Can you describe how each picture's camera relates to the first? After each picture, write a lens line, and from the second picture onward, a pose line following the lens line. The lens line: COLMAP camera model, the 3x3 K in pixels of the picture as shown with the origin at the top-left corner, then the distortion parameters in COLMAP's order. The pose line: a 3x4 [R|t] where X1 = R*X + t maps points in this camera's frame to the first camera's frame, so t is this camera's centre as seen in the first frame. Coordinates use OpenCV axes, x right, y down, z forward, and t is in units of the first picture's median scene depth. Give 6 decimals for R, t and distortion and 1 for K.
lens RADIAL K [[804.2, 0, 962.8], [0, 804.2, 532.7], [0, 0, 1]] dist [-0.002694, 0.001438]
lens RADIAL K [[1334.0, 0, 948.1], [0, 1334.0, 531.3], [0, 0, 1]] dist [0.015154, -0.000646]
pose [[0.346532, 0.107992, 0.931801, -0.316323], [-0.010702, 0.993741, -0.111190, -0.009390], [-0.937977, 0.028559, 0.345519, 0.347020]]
* * *
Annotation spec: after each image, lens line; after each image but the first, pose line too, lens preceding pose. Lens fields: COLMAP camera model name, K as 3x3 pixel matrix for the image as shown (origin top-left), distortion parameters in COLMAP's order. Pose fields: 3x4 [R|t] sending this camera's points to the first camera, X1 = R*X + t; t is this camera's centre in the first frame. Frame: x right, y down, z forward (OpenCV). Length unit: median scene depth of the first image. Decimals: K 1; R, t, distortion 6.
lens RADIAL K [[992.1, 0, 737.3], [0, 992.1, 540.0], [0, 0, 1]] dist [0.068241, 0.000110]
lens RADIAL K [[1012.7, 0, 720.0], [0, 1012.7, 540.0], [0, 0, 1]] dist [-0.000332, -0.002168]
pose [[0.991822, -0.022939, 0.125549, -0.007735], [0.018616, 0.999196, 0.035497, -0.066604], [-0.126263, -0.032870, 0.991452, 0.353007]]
...
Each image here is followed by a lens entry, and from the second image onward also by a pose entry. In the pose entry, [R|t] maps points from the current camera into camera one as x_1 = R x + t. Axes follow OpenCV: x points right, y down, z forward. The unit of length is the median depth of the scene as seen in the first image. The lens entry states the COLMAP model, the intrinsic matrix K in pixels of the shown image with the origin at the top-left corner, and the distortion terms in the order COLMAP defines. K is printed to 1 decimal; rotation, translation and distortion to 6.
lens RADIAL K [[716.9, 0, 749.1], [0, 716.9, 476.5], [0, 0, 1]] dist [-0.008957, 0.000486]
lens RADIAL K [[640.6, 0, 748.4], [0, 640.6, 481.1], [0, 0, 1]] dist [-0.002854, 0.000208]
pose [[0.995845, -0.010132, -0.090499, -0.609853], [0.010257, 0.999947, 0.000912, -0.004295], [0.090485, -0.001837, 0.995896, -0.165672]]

# Brief:
Transcribe the entries between the line containing "Can you describe" and the line containing "0.028559, 0.345519, 0.347020]]", inclusive.

# Solution to the problem:
Can you describe how each picture's camera relates to the first? After each picture, write a lens line, and from the second picture onward, a pose line following the lens line. The lens line: COLMAP camera model, the 3x3 K in pixels of the picture as shown with the origin at the top-left corner, then the distortion parameters in COLMAP's order. The pose line: a 3x4 [R|t] where X1 = R*X + t maps points in this camera's frame to the first camera's frame, so t is this camera's centre as seen in the first frame. Coordinates use OpenCV axes, x right, y down, z forward, and t is in units of the first picture's median scene depth. Give 6 decimals for R, t and distortion and 1 for K.
lens RADIAL K [[804.2, 0, 962.8], [0, 804.2, 532.7], [0, 0, 1]] dist [-0.002694, 0.001438]
lens RADIAL K [[1334.0, 0, 948.1], [0, 1334.0, 531.3], [0, 0, 1]] dist [0.015154, -0.000646]
pose [[0.346532, 0.107992, 0.931801, -0.316323], [-0.010702, 0.993741, -0.111190, -0.009390], [-0.937977, 0.028559, 0.345519, 0.347020]]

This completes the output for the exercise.